There are writers who are experts at their craft, who fashion words and sentences into things of beauty, and others who just use them to convey a message, for whom the story and the message is paramount and things like proper grammar and sentence structure are just tools, and unreliable ones at that. There’s probably an entire scale between each end of the paradigm and you could fit your favourite writers along it, comparing those whose words are just functional against those who take pains to ensure every word is ‘perfect’. Comparing those with the most engaging and mind boggling plots but who can barely string a straight sentence with those artisans whose story boils down to no more than a contemporary update of Romeo and Juliet.

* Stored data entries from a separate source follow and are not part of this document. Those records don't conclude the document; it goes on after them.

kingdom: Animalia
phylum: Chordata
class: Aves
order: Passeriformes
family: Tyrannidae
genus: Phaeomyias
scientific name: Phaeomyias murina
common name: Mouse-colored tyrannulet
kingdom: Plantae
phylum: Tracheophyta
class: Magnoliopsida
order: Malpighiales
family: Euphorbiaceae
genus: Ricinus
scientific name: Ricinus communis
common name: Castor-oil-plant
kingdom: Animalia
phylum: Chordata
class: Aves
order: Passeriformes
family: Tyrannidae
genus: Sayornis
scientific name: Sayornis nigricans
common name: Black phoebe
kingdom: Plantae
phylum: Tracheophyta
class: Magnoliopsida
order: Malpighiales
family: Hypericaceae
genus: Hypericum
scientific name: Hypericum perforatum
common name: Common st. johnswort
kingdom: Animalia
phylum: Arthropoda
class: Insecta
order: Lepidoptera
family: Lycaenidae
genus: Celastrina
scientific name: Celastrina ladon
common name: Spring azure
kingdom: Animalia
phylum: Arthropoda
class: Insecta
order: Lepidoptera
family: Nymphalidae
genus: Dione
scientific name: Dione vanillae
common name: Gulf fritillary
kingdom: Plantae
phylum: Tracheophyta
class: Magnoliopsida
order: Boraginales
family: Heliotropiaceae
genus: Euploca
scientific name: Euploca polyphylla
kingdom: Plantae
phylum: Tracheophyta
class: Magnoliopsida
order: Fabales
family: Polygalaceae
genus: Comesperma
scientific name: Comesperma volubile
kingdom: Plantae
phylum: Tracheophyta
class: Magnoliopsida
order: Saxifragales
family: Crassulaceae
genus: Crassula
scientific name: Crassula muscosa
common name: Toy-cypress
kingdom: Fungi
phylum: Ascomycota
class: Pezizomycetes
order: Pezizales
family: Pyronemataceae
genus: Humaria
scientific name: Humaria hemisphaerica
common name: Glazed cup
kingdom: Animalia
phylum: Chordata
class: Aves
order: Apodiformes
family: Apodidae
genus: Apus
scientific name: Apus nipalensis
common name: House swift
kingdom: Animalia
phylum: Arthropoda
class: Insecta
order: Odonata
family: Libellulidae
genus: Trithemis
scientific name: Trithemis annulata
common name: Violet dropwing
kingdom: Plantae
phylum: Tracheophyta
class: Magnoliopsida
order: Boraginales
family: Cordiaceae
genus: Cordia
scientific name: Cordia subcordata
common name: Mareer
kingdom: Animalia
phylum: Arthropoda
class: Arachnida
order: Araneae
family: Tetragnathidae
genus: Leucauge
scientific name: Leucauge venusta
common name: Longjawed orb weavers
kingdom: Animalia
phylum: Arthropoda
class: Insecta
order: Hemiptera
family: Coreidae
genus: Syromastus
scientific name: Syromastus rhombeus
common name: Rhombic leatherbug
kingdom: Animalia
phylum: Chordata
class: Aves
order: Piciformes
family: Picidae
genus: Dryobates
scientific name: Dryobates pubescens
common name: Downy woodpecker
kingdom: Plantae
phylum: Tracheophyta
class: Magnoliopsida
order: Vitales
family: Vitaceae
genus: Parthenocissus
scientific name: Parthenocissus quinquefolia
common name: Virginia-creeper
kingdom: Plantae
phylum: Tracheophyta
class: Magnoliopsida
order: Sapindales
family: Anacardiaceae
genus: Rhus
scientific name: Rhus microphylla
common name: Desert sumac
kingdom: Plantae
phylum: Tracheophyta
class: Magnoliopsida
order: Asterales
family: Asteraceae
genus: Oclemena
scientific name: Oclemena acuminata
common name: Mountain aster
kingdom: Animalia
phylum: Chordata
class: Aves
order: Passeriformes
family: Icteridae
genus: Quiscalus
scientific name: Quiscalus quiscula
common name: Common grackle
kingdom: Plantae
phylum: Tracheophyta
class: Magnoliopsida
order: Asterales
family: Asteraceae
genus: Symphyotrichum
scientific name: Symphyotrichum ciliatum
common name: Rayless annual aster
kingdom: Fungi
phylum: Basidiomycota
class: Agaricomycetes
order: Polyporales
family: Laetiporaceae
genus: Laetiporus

Imagining that such a scale exists, I have spent the last three days trying to puzzle exactly where Susanna Clarke’s ‘Jonathan Strange & Mr Norrell’ fits onto that scale. It is, without a doubt, one of the bulkiest reads I have encountered in a good few years, the story is both long and slow moving, absolutely crammed with character details and small asides with no relation to the main story, but oh my god it is a thing of wonder. Susanna’s expertly crafted words had me hooked right from beginning to end. This truly is a novel containing everything but the kitchen sink, containing an unhealthily large amount of world building that bares no relation to the central plot. It crosses the ancient city of York, London, the surrounding counties, Spain and Brussels in the Napoleonic war, Venice, the world of Fairy and another on the far side of that. Its myriad characters inhabit their world so succinctly and exactly that it reads more like a historical document than a work of fiction.
Yet, at the end, after so many hundreds of pages, Susanna Clarke managed to astound me with such an incredible sleight of hand, such a determined array of plot twists and turns that I was stunned. Just as I was beginning to suspect there was no ‘overall plot’ everything, and I do mean everything, comes together in one brilliant set piece. On my imaginary scale of functionality verses artistry, Susanna Clarke has broken the scale, sitting both ends at the same time.
This is a truly excellent, if long, read. I’ve read books which recount the life story of one character before and they tend to be long, difficult journeys with just a few points of interest, yet this is a novel which chronicles two fully fledged, entirely believable characters and has plenty of room for their immediate relations, all fantastic characters. It’s based in an alternate version of England during the Napoleonic wars, and whilst Bonaparte never appears his presence is felt throughout the story. There are a few real characters, such as Lord Byron and Lord Wellington, who offer the novel a ground point and more than a little humour. To complement the strong cast of characters and the atmospheric setting, the magic system is never thoroughly explained but so detailed and well sketched out, I’d be more than a little curious to hear what authors like Brandon Sanderson make of it.
Yet, this is so much more than just a fantasy novel; it’s a great read regardless of your favourite genre. If you’re looking for historical settings, war, romance, magic or just a good book, this comes heartily recommended.